Data Leaks—Will Secure Programming Save the Day?
Are you worried that the recently revealed Heartbleed OpenSSL vulnerability will expose your customers and application data? Well, there is good reason to worry. 2013 was dominated by the largest ever attack on 152 million Adobe records, followed by a South Korea event in August that leaked another 140 million. The Target breach, which compromised 110 million credit cards, rounded out this scary trio.
Only part way through 2014, this year is already shaping up to be another horrible year for compromised data. With the widely publicized large-scale data leaks, there has to be a better way to secure sensitive data and applications. Secure programming, combined with more sophisticated network separation, might well be the answer we have been looking for.
Traditionally, IT security has been a combination of user authentication, network firewalling, and data integrity testing. The so-called defense in depth approach to security treats threats as if they come from outside a network. Most networks are still fundamentally architected with a hardened exterior and a relatively soft interior—think toasted marshmallow rather than hard candy.

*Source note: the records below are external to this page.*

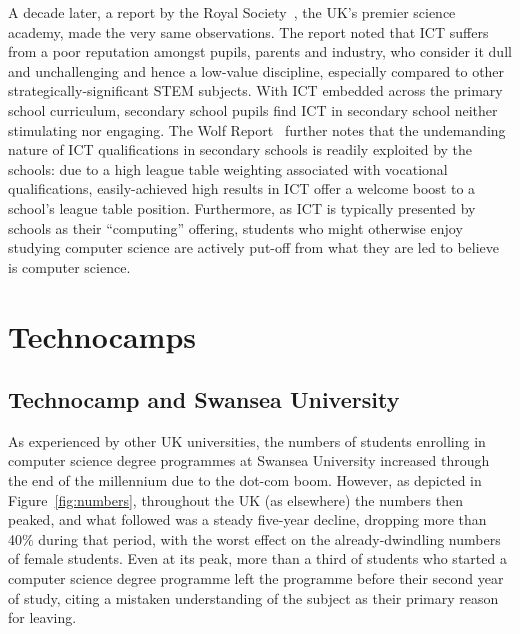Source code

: \documentclass{sig-alternate}
\begin{document}
A decade later, a report by the Royal Society~\cite{RoyalSoc:2012},
the UK's premier science academy, made the very same observations.
The report noted that ICT suffers from a poor reputation amongst
pupils, parents and industry, who consider it dull and unchallenging
and hence a low-value discipline, especially compared to other
strategically-significant STEM subjects.  With ICT embedded across the
primary school curriculum, secondary school pupils find ICT in
secondary school neither stimulating nor engaging. The Wolf
Report~\cite{Wolf:2011} further notes that the undemanding nature of
ICT qualifications in secondary schools is readily exploited by the
schools: due to a high league table weighting associated with
vocational qualifications, easily-achieved high results in ICT offer a
welcome boost to a school's league table position. Furthermore, as ICT
is typically presented by schools as their ``computing'' offering,
students who might otherwise enjoy studying computer science are
actively put-off from what they are led to believe is computer
science.

\section{Technocamps}\label{technocamps}

\subsection{Technocamp and Swansea University}

As experienced by other UK universities, the numbers of students
enrolling in computer science degree programmes at Swansea University
increased through the end of the millennium due to the dot-com boom.
However, as depicted in Figure~\ref{fig:numbers}, throughout the UK
(as elsewhere) the numbers then peaked, and what followed was a steady
five-year decline, dropping more than 40\% during that period, with
the worst effect on the already-dwindling numbers of female students.
Even at its peak, more than a third of students who started a computer
science degree programme left the programme before their second year
of study, citing a mistaken understanding of the subject as their
primary reason for leaving.
\end{document}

The truth is that the threats come from anywhere and by any means. In 2013, hacking accounted for close to 60 percent of the incidents and 72 percent of the exposed data. Unfortunately—and surprisingly—17 percent of the incidents were self-inflicted accidents. Still, there is a clear pattern of pursuing large pools of valuable sensitive data. Hackers are smart; going after big targets such as large retailers and financial institutions takes about the same amount of work and is far more rewarding.
Looking at the data as it flows through the systems, the most likely source of data breaches is a combination of flawed applications vulnerabilities (Adobe, Heartbleed, SQL injection, Pinterest API) and cracks in network protocols caused by various forms of IP address (DNS exploits) and port spoofing (Denial of Service Attacks).
Since networks by their very nature are designed to be at least somewhat open, securing the underlying programming platform seems like a more promising approach. There are a few options to choose from. The best option is Opa, a secure coding platform built from the ground up with security auditing as part of the compile process. Most of the popular languages have widely available methods for writing secure code, but they need to be applied rigorously by developers who understand the risks.
Sadly, it looks like Heartbleed is far from the first—and will surely not be the last—of the vulnerabilities uncovered in the escalating cyber data war. Securing your applications at the code level by using secure programming techniques combined with a security-oriented programming language goes a long way to close a long standing gap in data and application protection.